In an order yesterday, Judge Denise Cote set the deadline for any opposition to Apple's suggestion of remanding the case for March 7, with replies due March 14.

Citing a Supreme Court decision [Lexecon], Apple attorneys argue that the case management order that brought the federal, state, and class action cases together in New York applied to pretrial activity only.
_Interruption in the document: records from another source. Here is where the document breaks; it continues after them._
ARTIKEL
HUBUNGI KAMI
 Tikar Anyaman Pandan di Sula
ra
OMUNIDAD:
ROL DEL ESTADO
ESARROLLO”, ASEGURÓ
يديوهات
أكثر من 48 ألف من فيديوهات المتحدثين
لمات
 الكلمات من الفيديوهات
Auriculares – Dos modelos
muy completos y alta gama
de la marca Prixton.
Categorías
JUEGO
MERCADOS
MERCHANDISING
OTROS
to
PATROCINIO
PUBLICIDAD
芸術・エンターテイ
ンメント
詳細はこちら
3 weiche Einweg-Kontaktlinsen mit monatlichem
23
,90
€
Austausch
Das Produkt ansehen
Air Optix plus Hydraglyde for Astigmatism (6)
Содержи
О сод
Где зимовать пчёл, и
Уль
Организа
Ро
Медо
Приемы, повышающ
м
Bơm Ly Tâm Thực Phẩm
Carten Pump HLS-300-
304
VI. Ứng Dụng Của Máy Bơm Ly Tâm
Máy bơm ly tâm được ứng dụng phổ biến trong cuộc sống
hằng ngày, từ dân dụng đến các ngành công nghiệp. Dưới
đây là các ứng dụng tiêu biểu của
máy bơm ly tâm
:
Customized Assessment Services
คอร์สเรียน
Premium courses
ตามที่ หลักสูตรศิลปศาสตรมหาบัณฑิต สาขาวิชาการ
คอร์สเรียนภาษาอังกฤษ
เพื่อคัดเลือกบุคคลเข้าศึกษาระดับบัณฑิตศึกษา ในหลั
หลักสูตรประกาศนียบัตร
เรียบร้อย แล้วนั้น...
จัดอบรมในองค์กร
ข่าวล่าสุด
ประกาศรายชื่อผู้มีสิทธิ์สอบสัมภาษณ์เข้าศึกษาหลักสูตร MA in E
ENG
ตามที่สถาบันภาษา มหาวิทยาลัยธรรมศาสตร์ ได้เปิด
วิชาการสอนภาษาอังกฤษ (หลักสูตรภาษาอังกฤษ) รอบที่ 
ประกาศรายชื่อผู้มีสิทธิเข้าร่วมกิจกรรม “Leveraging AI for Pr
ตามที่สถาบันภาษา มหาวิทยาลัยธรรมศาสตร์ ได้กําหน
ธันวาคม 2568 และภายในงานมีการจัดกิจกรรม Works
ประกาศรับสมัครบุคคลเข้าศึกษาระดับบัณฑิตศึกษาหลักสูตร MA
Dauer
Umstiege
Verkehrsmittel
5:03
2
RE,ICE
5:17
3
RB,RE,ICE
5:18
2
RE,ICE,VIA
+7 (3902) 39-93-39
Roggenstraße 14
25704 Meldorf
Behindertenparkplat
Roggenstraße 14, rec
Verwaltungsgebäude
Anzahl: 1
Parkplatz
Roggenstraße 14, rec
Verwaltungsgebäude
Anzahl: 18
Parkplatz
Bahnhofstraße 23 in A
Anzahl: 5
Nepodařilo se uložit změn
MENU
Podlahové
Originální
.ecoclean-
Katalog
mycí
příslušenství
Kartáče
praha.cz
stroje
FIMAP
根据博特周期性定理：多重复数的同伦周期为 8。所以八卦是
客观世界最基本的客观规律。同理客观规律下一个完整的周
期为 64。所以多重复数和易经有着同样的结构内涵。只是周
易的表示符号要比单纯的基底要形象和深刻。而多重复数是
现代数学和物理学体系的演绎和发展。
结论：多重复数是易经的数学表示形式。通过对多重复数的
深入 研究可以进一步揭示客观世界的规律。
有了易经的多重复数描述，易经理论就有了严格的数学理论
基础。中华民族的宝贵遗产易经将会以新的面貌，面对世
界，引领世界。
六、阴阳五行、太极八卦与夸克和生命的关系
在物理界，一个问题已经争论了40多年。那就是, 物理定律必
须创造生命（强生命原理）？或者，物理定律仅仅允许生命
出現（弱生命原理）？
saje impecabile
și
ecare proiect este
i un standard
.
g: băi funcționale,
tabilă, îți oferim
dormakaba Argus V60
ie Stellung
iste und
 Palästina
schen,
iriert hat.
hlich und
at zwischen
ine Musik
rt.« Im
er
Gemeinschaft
Thus, any upcoming damages trials in the consumer and state actions should be moved from the Southern District of New York (where Apple has not fared well so far) to Northern California, where the first class action suit from Hagens Berman was filed in 2011, and to the Western District of Texas, where the states' action is based.

“The [New York] Court never entered an order consolidating the class actions and States’ action (except insofar as it overlapped with the DOJ’s liability case) for any purpose other than pretrial proceedings,” the Apple’s brief states. “[The New York] Court’s primary purpose, the coordination of consolidated pretrial discovery in the State and class actions, is complete.”

In addition to filing a motion to have the remaining damages trials remanded to their original Northern California and Texas jurisdictions, Apple filed its opposition to the state and consumer class action motions for summary judgment. That motion, however, was filed under seal and is not yet public.

But while Apple did file its opposition to the plaintiffs' summary judgment motions in New York, it also argued that the motions present “questions of law closely intertwined with trial proceedings,” and therefore should not be decided by Judge Cote in New York, but “by the court that will conduct the trial.”

The filing acknowledges that Apple’s remaining motion to dismiss the class action case against it, as well as the plaintiff’s motion for class certification (which Apple has opposed) are still pending before Judge Cote. But after Judge Cote issues rulings on those motions, Apple argues, any case going forward to trial should be remanded to courts in Northern California and Texas before April 11, 2014, when the parties are scheduled to submit joint pretrial orders, as required by this Court’s trial procedures.

After that April 11 date, Apple maintains, all pretrial proceedings will have “run their course,” and it would be “an exercise in futility for the parties to submit papers governing the conduct of a trial over which this Court has no jurisdiction.”

Currently, Apple is on track for a May, 2014 trial for damages, following Judge Denise Cote's July, 2013 ruling that Apple was the "ringmaster" of a conspiracy with five major publishers to fix e-book prices. The plaintiffs have put Apple's liability between $697 million and $840 million.